▶ Petikan Pilihan
○ ○ ○ ○ ○ ○ ○

Abu Ubaidah bin Jarrah termasuk dalam Assabiqunal Awwalun. Memiliki nama lengkap Amir bin Abdullah bin Jarrah Al-Fihry Al-Quraiys, salah satu dari sepuluh sahabat Rasul yang dijamin masuk Surga ini merupakan sosok dengan kepribadian yang mulia, yakni terpercaya dan berani tapi juga lemah lembut dan tawadhu. Ia menjalani kehidupan dengan cara yang sangat sederhana namun kaya akan manfaat.
Hal ini terbukti melalui keteguhan hatinya yang sangat tinggi dalam mengimani agama Allah. Meski mengalami penindasan yang sangat kejam dari kaum kafir Quraiys Makkah, ia tetap setia menjadi pengikut Rasulullah Shallallahu ‘alaihi wa sallam. Saat Perang Badar terjadi, Abu Ubaidah bin Jarrah tak ragu melawan kemusyrikan terhadap Allah Subhanahu wa Ta’ala meski yang tengah dilawannya adalah Abdullah bin Jarrah, ayah kandungnya.
Berkat keteguhan hatinya terhadap agama Islam tersebut, Allah Subhanahu wa Ta’ala menurunkan ayat al-Qur’an,
“Kamu tak akan mendapati kaum yang beriman pada Allah dan hari akhirat, saling berkasih-sayang dengan orang-orang yang menentang Allah dan Rasul-Nya, sekalipun orang-orang itu bapak-bapak, atau anak-anak atau saudara-saudara ataupun keluarga mereka. Mereka itulah orang-orang yang telah menanamkan keimanan dalam hati mereka dan menguatkan mereka dengan pertolongan yang datang daripada-Nya. Dan dimasukan-Nya mereka ke dalam surga yang mengalir di bawahnya sungai-sungai, mereka kekal di dalamnya. Allah ridha terhadap mereka, dan merekapun merasa puas terhadap (limpahan rahmat)-Nya. Mereka itulah golongan Allah. Ketahuilah, bahwa sesungguhnya hizbullah itu adalah golongan yang beruntung.” (QS Al-Mujaadalah: 23)

○ ○ ○ ○ ○ ○ ○

▶ Catatan yang Disediakan
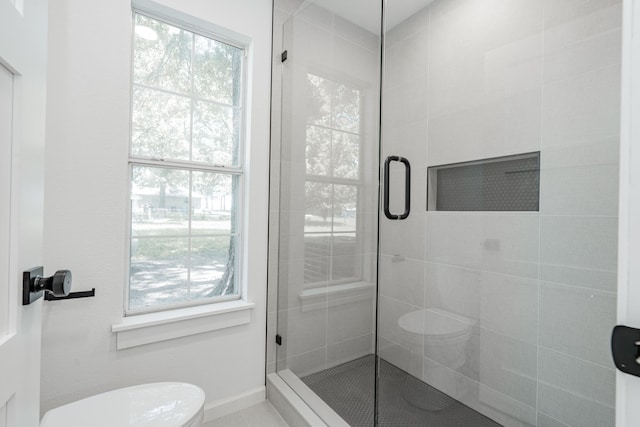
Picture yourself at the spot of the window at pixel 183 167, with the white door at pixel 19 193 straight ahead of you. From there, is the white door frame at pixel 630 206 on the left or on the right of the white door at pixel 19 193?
left

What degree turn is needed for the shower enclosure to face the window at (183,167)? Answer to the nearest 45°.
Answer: approximately 45° to its right

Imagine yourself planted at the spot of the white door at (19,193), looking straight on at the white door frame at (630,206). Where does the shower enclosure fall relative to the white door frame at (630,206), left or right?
left

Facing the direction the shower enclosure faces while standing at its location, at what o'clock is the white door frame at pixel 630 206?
The white door frame is roughly at 10 o'clock from the shower enclosure.

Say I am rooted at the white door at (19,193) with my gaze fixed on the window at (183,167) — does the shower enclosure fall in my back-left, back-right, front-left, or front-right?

○ ○ ○ ○ ○ ○ ○

▶ Petunjuk Tugas
1: Tentukan apakah setiap pernyataan berikut sesuai dengan teks tentang Abu Ubaidah bin Jarrah di atas. Jawab ya atau tidak untuk masing-masing dan sertakan kutipan persis dari teks yang menentukan jawaban itu: (a) Nama lengkap Abu Ubaidah bin Jarrah adalah Amir bin Abdullah bin Jarrah Al-Fihry Al-Quraiys. (b) Abu Ubaidah bin Jarrah menjalani kehidupan yang mewah. (c) Dalam Perang Badar, Abu Ubaidah bin Jarrah berhadapan dengan ayah kandungnya sendiri.
2: Tolong tuliskan lanjutan teks tentang Abu Ubaidah bin Jarrah di atas, dimulai dari kalimat sesudah kutipan ayat yang menutupnya.

▶ Kunci Jawaban
1:
(a) Ya: "Memiliki nama lengkap Amir bin Abdullah bin Jarrah Al-Fihry Al-Quraiys"
(b) Tidak: "Ia menjalani kehidupan dengan cara yang sangat sederhana namun kaya akan manfaat."
(c) Ya: "meski yang tengah dilawannya adalah Abdullah bin Jarrah, ayah kandungnya."

2:
Turunnya ayat tersebut tidak membuat Abu Ubaidah bin Jarrah tinggi hati. Sebaliknya, ia justru semakin tawadhu bahkan sangat pemalu. Sifatnya ini membuat banyak orang menaruh kepercayaan pada dirinya, tak terkecuali Rasulullah. Dari Anas Radhiyallahu ‘anhu, ia berkata bahwasanya Rasulullah Shallalahu’alaihi wa sallam berkata,
“Sesungguhnya setiap umat memiliki orang yang dipercaya, dan orang yang dipercaya umat ini adalah Abu Ubaidah Al Jarrah.”
Sepeninggalan Rasulullah, masa kekhalifahan akhirnya dimulai. Pada saat itu, kepercayaan umat yang tinggi terhadap Abu Ubaidah Al Jarrah sempat membuat dirinya masuk dalam nominasi kekhalifahan bersama Abu Bakar Ash Shiddiq. Namun, sifatnya yang tawadhu menolak hal tersebut dan justru setia menjadi pendukung utama setiap gerakan dan hal yang diputuskan oleh khalifah. Setelah khalifah Abu Bakar wafat, kepemimpinan diteruskan oleh Umar bin Khathab.
Di saat yang bersamaan, Abu Ubaidah Al Jarrah menjadi panglima perang tentara Muslimin. Ia diutus untuk menaklukan wilayah Syam (Suriah). Kekuatan yang dimilikinya mampu menjadi penyebab takluknya wilayah Syam di bawah kekuasaan Islam, mulai dari tepi sungai Furat di sebelah timur hingga Asia kecil di sebelah utara. Sayangnya, tak lama kemenangan tersebut diraih, Allah Subhanahu wa Ta’ala menurunkan cobaan berupa wabah di wilayah Syam.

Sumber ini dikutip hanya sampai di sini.